医療従事者の職業被ばく管理の課題とNHKニュース

改正された電離放射線障害防止規則(以下、電離則)に対応して職業被ばくを適切に管理することが求められています。

しかし、改正電離則の内容だけに捉われていると病院が抱えている課題の全容を理解できず対策に漏れが生じる可能性があります。

そこで、今回は病院における医療従事者の職業被ばく管理の課題を紹介いたします。

病院における放射線業務従事者(以下、従事者)でもある医療従事者の職業被ばく管理の主な課題を下記に列挙しました。

  • ① 放射線業務を行っている従事者を適切に登録、管理する。
  • ② 不均等被ばくを考慮して法的に必要な個人線量計を配布する。
  • ③ 配布された個人線量計を確実に着用する。
  • ④ 眼の水晶体の等価線量だけでなくすべての職業被ばく線量限度を遵守する。
  • ⑤ 線量限度を遵守するとともに職業被ばく線量を合理的に低減するために、防護眼鏡等の必要な防護機材を配布あるいは配備する。
  • ⑥ 線量限度を遵守するとともに職業被ばく線量を合理的に低減するために、防護機材を的確に使用するとともに技術的な方策を実施する。
  • ⑦ 職業被ばくの実効線量ならびに等価線量を5年管理する。これには病院を異動した期間も含む。
  • ⑧ 主として勤務する病院以外でも放射線業務を行う場合はそれらの病院での線量も合算して管理する。

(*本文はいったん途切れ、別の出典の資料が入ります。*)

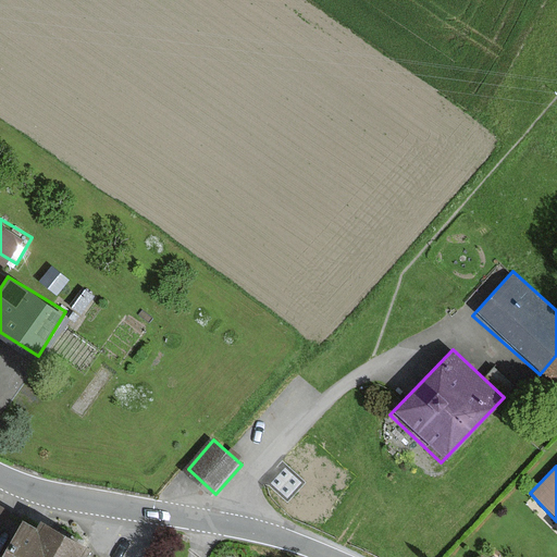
[(87,556),(90,552),(41,524),(37,533),(23,525),(4,556),(87,556)]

厚生労働省が2020年8月に実施した自主点検等事業に基づいて自主点検を行うことによって、病院がこのような課題を持つのかどうかが確認できます。この結果も含めて上記の課題の状況を確認して早めに対策を講じることが肝要です。
自主点検表

NHKによる関連ニュース

なお、これらの課題のうちいくつかは下記のように連日でNHKのおはよう日本で報道されており、社会的な問題になりつつあることを理解する必要があります。

NHKおはよう日本のニュース

○2021年1月11日
:医師の6割 法令で義務づけの線量計装着せず 産業医科大調査

https://www3.nhk.or.jp/news/html/20210111/k10012807951000.html

この中で、「医療が高度化し放射線を使う機器が増える中、医師の6割が法令で定められている線量計を装着していないことが、産業医科大学のグループの調査でわかりました。グループは、医療従事者の被ばくの実態が正確に把握できていないおそれがあり問題だと指摘しています。」と報道されています。
上記課題の「③配布された個人線量計を確実に着用する。」にあたります。

○2021年1月12日
:医療従事者 過去の被ばく量 引き継がれないケース多数

https://www3.nhk.or.jp/news/html/20210111/k10012807951000.html

この中で、「医療従事者の被ばくが正確に把握できていない問題が大学の調査で明らかになる中、医療従事者が他の医療機関に移る際、過去の被ばく量が引き継がれていないケースが多くあることが分かりました。調査した専門家は積算の被ばく量が分かっていなければ健康影響も把握できないとして、国などの一元的な管理が必要だとしています。」と報道されています。
上記課題の「⑦職業被ばくの実効線量ならびに等価線量を5年管理する。これには病院を異動した期間も含む。」と「⑧主として勤務する病院以外でも放射線業務を行う場合はそれらの病院での線量も合算して管理する。これには病院を異動した期間も含む。」があたります。

この報道では医療従事者の職業被ばくの一元管理についても言及していますが、一元管理とは5年に限らず従事者としてのすべての期間の職業被ばくを一元的に積算して管理することを示しており、現在、医療従事者の場合はこれが実現できておらず課題となっており、日本学術会議が「放射線作業者の被ばくの一元管理について」を低減しています。ただし、これは現時点では病院自体が負う課題にはなっていません。